[Task description]:
This exercise calls for every line of the data below with the string "hours" in it.

Source texts of formatted documents:
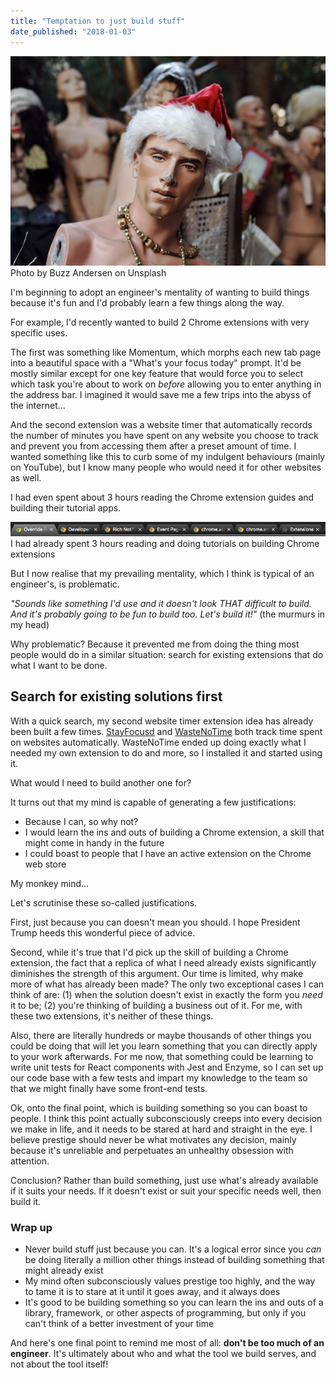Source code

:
 ```yaml
---
title: "Temptation to just build stuff"
date_published: "2018-01-03"
---
```


![mannequin wearing santa hat looking broken](images/buzz-andersen-138897-1024x681.jpg) Photo by Buzz Andersen on Unsplash

I'm beginning to adopt an engineer's mentality of wanting to build things because it's fun and I'd probably learn a few things along the way.

For example, I'd recently wanted to build 2 Chrome extensions with very specific uses.

The first was something like Momentum, which morphs each new tab page into a beautiful space with a "What's your focus today" prompt. It'd be mostly similar except for one key feature that would force you to select which task you're about to work on _before_ allowing you to enter anything in the address bar. I imagined it would save me a few trips into the abyss of the internet...

And the second extension was a website timer that automatically records the number of minutes you have spent on any website you choose to track and prevent you from accessing them after a preset amount of time. I wanted something like this to curb some of my indulgent behaviours (mainly on YouTube), but I know many people who would need it for other websites as well.

I had even spent about 3 hours reading the Chrome extension guides and building their tutorial apps.

![chrome extension guides screenshot of tabs](images/Screen-Shot-2018-01-03-at-7.35.29-AM.png) I had already spent 3 hours reading and doing tutorials on building Chrome extensions

But I now realise that my prevailing mentality, which I think is typical of an engineer's, is problematic.

_"Sounds like something I'd use and it doesn't look THAT difficult to build. And it's probably going to be fun to build too. Let's build it!"_ (the murmurs in my head)

Why problematic? Because it prevented me from doing the thing most people would do in a similar situation: search for existing extensions that do what I want to be done.

## Search for existing solutions first

With a quick search, my second website timer extension idea has already been built a few times. [StayFocusd](https://chrome.google.com/webstore/detail/stayfocusd/laankejkbhbdhmipfmgcngdelahlfoji?hl=en) and [WasteNoTime](https://chrome.google.com/webstore/detail/wastenotime/enebomhlllfaccbelnjhfgblnalofhch?hl=en) both track time spent on websites automatically. WasteNoTime ended up doing exactly what I needed my own extension to do and more, so I installed it and started using it.

What would I need to build another one for?

It turns out that my mind is capable of generating a few justifications:

- Because I can, so why not?
- I would learn the ins and outs of building a Chrome extension, a skill that might come in handy in the future
- I could boast to people that I have an active extension on the Chrome web store

My monkey mind...

Let's scrutinise these so-called justifications.

First, just because you can doesn't mean you should. I hope President Trump heeds this wonderful piece of advice.

Second, while it's true that I'd pick up the skill of building a Chrome extension, the fact that a replica of what I need already exists significantly diminishes the strength of this argument. Our time is limited, why make more of what has already been made? The only two exceptional cases I can think of are: (1) when the solution doesn't exist in exactly the form you _need_ it to be; (2) you're thinking of building a business out of it. For me, with these two extensions, it's neither of these things.

Also, there are literally hundreds or maybe thousands of other things you could be doing that will let you learn something that you can directly apply to your work afterwards. For me now, that something could be learning to write unit tests for React components with Jest and Enzyme, so I can set up our code base with a few tests and impart my knowledge to the team so that we might finally have some front-end tests.

Ok, onto the final point, which is building something so you can boast to people. I think this point actually subconsciously creeps into every decision we make in life, and it needs to be stared at hard and straight in the eye. I believe prestige should never be what motivates any decision, mainly because it's unreliable and perpetuates an unhealthy obsession with attention.

Conclusion? Rather than build something, just use what's already available if it suits your needs. If it doesn't exist or suit your specific needs well, then build it.

### Wrap up

- Never build stuff just because you can. It's a logical error since you _can_ be doing literally a million other things instead of building something that might already exist
- My mind often subconsciously values prestige too highly, and the way to tame it is to stare at it until it goes away, and it always does
- It's good to be building something so you can learn the ins and outs of a library, framework, or other aspects of programming, but only if you can't think of a better investment of your time

And here's one final point to remind me most of all: **don't be too much of an engineer**. It's ultimately about who and what the tool we build serves, and not about the tool itself!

[Solved problem]:
I had even spent about 3 hours reading the Chrome extension guides and building their tutorial apps.
![chrome extension guides screenshot of tabs](images/Screen-Shot-2018-01-03-at-7.35.29-AM.png) I had already spent 3 hours reading and doing tutorials on building Chrome extensions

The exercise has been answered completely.